Queen Anne is the emotional center of the movie, and of course Olivia Colman is great in the role: Anne is not stupid but is overcome by pain, both physical and emotional. From what I gather the movie understates her competence a bit, but the movie also completely ignores the fact that she had a husband, so historical accuracy wasn’t what I was looking for.

Abigail and Sarah.

The first several acts set you up to sympathize with Abigail. She’s young, she’s prettier, she’s destitute. It’s only when she starts poisoning people and blowing off Queen Anne that you look back and realize, huh, Abigail lied almost reflexively throughout the movie.

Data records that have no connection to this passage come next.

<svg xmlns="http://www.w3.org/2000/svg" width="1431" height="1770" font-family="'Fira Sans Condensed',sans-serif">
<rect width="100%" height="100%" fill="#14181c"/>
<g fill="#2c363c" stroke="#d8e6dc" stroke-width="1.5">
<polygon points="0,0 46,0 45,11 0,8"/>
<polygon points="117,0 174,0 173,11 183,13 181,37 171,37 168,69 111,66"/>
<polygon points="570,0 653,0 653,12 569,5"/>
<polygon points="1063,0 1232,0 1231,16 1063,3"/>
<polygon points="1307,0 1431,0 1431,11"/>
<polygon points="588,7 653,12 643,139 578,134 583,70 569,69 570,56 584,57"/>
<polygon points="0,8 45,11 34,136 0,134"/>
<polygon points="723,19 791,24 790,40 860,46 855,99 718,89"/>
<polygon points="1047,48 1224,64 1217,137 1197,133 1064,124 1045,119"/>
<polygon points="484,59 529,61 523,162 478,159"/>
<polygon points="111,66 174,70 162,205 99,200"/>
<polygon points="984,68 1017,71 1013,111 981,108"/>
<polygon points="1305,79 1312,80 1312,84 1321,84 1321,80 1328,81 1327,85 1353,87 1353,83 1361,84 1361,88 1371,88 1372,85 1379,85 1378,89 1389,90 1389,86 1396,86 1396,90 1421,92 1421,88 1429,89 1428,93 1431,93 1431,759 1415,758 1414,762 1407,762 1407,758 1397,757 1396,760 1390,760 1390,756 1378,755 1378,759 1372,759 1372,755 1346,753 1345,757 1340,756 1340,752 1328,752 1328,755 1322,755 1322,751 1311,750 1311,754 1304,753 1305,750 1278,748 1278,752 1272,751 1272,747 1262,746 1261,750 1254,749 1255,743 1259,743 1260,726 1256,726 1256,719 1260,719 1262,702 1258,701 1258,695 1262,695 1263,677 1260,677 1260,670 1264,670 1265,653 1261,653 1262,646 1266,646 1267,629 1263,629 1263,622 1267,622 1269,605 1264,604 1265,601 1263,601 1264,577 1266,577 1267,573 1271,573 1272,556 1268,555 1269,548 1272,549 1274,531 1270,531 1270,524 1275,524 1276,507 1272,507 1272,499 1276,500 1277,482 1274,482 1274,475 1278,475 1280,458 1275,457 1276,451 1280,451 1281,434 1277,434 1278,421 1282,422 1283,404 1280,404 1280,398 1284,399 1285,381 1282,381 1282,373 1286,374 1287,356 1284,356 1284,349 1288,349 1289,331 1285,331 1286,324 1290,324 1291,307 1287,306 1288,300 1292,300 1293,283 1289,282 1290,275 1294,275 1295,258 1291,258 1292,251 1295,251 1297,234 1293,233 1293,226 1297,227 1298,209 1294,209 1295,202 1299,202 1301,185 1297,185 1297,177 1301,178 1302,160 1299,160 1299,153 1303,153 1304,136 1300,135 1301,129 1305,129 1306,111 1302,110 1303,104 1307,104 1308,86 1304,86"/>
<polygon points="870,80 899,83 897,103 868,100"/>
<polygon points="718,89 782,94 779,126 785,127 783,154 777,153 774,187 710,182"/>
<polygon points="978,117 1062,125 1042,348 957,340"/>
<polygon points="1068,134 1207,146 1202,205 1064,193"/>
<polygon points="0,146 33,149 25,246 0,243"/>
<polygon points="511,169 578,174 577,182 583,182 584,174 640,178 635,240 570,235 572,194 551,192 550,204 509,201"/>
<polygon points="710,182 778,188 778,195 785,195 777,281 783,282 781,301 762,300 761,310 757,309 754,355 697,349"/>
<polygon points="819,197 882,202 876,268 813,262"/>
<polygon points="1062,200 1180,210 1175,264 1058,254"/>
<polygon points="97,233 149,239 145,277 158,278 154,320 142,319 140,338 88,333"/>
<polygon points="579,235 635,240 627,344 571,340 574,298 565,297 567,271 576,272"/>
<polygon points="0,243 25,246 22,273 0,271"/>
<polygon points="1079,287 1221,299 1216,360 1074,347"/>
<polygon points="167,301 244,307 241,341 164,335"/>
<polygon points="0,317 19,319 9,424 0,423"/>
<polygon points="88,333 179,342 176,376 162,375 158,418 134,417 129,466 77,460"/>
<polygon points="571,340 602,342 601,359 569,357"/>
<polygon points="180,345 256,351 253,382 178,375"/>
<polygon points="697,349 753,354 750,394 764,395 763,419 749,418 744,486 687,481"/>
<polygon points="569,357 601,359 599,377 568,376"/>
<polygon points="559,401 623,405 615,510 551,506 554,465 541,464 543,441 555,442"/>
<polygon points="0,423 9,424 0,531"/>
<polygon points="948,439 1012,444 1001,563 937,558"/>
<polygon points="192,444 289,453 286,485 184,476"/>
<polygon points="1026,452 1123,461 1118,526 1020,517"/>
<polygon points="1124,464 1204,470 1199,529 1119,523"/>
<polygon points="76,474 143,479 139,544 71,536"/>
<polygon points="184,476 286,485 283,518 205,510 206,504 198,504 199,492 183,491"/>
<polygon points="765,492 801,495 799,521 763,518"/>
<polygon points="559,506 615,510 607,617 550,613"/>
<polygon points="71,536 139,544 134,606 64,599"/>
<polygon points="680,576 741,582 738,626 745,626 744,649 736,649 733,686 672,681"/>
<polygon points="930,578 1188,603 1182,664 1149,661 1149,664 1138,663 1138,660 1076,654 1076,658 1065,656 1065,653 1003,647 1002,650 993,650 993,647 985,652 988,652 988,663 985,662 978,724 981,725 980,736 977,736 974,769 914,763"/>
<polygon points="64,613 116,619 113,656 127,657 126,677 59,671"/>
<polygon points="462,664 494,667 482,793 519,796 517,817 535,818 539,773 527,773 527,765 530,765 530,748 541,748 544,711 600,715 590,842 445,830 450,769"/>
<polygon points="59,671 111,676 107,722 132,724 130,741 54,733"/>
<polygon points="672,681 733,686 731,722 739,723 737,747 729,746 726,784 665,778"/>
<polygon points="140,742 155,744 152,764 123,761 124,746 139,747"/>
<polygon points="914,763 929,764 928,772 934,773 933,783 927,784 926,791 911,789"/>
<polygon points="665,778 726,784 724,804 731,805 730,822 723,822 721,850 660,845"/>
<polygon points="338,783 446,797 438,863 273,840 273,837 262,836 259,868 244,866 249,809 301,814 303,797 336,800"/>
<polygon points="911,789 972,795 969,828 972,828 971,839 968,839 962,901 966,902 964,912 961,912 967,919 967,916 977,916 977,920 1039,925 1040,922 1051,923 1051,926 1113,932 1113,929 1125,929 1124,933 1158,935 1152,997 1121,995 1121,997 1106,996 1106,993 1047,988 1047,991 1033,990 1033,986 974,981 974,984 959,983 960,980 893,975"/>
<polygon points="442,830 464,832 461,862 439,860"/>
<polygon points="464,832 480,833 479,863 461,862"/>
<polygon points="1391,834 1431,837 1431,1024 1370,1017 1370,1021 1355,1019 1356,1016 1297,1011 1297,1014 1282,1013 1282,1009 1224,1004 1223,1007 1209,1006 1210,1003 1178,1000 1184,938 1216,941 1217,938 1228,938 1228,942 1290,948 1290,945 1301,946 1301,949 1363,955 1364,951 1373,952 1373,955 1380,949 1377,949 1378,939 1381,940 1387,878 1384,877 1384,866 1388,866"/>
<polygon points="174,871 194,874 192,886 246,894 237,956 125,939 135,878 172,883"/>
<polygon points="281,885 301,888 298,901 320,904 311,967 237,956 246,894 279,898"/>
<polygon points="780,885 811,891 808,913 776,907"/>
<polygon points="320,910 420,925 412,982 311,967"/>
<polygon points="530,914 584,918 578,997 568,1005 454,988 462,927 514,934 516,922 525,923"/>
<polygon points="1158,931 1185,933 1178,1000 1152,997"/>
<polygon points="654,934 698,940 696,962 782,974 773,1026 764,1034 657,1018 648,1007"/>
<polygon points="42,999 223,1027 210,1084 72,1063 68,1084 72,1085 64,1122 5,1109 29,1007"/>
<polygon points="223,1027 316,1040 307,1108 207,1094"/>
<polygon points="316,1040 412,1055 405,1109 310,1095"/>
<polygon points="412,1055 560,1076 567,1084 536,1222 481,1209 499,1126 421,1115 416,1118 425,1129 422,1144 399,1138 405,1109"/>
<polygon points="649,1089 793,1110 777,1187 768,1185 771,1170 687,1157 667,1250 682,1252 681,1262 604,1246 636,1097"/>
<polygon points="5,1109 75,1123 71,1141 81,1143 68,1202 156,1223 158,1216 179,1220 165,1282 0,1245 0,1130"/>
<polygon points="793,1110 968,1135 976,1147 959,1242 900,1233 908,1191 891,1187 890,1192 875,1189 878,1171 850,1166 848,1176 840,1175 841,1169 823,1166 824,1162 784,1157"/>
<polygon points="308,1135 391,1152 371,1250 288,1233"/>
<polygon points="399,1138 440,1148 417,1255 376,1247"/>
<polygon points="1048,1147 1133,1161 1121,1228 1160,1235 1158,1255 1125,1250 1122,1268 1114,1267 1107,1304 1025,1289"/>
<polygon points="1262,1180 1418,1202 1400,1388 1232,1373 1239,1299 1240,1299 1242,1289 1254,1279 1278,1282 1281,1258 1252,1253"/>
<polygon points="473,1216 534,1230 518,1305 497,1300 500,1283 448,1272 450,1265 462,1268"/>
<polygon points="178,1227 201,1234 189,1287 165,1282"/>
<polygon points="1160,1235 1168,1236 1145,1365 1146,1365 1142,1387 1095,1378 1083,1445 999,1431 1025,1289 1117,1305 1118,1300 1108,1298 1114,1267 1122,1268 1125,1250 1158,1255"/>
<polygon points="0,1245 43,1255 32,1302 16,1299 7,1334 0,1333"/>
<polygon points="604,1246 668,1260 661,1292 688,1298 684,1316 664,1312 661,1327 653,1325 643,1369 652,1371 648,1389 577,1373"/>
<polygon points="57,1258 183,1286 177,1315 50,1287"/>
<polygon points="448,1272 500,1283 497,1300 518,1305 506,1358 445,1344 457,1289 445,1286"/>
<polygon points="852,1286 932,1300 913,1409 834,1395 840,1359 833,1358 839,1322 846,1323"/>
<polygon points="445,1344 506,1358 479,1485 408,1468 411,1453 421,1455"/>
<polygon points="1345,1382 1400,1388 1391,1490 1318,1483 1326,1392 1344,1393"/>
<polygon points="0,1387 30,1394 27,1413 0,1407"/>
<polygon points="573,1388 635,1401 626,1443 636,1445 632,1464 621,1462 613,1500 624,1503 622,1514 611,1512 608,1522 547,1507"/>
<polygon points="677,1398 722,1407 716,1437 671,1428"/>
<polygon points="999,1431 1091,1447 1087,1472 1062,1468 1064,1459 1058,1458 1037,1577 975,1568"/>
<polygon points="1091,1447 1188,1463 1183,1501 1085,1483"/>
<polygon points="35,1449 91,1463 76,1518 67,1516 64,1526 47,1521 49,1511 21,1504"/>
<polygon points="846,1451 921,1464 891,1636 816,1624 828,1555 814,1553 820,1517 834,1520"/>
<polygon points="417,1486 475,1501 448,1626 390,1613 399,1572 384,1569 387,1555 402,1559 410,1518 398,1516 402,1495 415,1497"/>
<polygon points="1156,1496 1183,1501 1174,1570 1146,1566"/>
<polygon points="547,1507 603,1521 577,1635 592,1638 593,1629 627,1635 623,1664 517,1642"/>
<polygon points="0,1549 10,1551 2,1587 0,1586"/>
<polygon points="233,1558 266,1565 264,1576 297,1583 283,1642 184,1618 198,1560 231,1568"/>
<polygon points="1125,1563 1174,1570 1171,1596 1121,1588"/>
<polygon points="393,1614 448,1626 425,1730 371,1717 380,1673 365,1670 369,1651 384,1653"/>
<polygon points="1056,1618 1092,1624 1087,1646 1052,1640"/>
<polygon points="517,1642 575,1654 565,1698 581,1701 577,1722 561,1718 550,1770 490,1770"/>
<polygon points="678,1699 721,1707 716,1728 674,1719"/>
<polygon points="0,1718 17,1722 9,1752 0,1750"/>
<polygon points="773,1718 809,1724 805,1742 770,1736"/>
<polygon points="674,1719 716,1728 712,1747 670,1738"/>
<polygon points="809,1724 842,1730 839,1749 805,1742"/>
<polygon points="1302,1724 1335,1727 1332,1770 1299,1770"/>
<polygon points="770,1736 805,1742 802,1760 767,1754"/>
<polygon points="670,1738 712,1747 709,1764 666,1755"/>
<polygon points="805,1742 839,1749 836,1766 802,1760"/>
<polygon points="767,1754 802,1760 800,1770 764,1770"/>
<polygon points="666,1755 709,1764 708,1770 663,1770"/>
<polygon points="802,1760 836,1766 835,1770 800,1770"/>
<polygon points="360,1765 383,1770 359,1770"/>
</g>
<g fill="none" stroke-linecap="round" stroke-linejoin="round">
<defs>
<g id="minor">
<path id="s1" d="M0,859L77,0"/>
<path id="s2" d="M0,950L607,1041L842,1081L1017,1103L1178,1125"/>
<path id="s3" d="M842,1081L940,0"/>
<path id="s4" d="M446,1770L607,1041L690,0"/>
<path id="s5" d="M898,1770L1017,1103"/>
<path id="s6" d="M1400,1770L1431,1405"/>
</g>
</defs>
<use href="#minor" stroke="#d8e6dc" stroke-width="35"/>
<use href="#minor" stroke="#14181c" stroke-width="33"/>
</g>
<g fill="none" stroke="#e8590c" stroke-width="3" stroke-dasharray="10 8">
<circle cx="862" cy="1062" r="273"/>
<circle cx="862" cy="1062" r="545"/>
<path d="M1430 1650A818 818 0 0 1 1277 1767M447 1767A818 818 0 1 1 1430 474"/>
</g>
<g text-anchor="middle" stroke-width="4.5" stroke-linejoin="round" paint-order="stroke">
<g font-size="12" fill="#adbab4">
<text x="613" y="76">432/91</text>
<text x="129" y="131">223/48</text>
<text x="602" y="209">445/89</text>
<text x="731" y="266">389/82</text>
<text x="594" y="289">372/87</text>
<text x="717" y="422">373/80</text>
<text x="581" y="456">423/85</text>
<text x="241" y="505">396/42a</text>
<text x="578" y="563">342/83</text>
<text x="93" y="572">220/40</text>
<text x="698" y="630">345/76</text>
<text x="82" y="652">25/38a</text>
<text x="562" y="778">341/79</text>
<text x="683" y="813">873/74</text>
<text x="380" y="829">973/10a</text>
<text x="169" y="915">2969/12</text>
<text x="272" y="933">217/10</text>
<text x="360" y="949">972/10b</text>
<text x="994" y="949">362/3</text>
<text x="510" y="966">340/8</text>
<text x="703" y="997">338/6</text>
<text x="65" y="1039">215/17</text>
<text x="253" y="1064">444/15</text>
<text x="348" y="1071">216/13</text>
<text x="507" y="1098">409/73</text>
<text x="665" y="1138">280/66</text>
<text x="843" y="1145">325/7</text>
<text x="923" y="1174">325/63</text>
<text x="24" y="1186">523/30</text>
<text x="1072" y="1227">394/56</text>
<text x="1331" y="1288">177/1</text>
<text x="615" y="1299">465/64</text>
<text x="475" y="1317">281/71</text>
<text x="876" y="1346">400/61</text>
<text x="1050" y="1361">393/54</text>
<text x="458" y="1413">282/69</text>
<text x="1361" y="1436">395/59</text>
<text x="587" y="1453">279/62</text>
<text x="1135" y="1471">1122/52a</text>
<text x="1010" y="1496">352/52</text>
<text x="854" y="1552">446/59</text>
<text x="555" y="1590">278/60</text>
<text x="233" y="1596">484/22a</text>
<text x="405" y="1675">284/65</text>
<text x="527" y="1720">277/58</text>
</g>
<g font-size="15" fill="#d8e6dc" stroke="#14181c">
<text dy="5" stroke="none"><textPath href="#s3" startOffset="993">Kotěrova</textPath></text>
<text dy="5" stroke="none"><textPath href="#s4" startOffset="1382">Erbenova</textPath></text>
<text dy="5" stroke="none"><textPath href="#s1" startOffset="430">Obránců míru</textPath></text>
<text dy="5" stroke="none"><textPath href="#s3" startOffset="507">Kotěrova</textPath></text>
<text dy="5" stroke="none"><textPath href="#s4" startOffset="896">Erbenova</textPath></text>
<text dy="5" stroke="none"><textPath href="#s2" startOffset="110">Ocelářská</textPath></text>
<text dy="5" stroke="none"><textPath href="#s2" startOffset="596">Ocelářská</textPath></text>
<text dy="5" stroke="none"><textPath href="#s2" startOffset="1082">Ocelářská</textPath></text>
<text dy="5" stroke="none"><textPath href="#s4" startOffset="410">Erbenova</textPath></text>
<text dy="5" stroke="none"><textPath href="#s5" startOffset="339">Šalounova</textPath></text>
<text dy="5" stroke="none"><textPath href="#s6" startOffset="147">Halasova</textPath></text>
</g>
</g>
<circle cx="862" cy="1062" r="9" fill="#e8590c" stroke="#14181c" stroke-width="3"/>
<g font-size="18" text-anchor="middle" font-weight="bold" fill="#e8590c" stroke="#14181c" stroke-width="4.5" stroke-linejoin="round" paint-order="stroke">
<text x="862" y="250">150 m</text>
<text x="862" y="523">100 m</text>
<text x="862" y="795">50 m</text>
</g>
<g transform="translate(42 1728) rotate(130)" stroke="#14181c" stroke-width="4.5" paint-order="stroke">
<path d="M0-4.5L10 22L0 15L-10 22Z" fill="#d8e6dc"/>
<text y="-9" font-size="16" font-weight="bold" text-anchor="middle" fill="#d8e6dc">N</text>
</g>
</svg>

Sarah is, conversely, honest. She loves playing the political game a lot and she’s sincerely vicious about it, but when she says that she would never lie to Queen Anne she’s telling the truth. (Other people have no such assurances.)

There’s this moment around the midway point where Abigail and Sarah aren’t pretending with each other any more, and Abigail says “look, I got what I wanted, we can stop fighting and be friends now.” Once more, in retrospect, that’s a total lie. The two women were on opposite sides of the political battles of the day, and Abigail had already betrayed Sarah’s trust by spilling to Harley.

Rachel Weisz and Emma Stone are so great with all of this. Weisz shows all this brash, annoying confidence early on and it’s easy to dislike her Sarah for being casually cruel. Abigail is trying to hard to get out of an awful life, and who can blame her? But the changes in character are purely changes in perspective: you never doubt that the cruel Abigail of the final scene is the same one who desperately said she was willing to be a monster to scare the children in her first scene.

Which, come to think of it, is exactly what she wound up doing.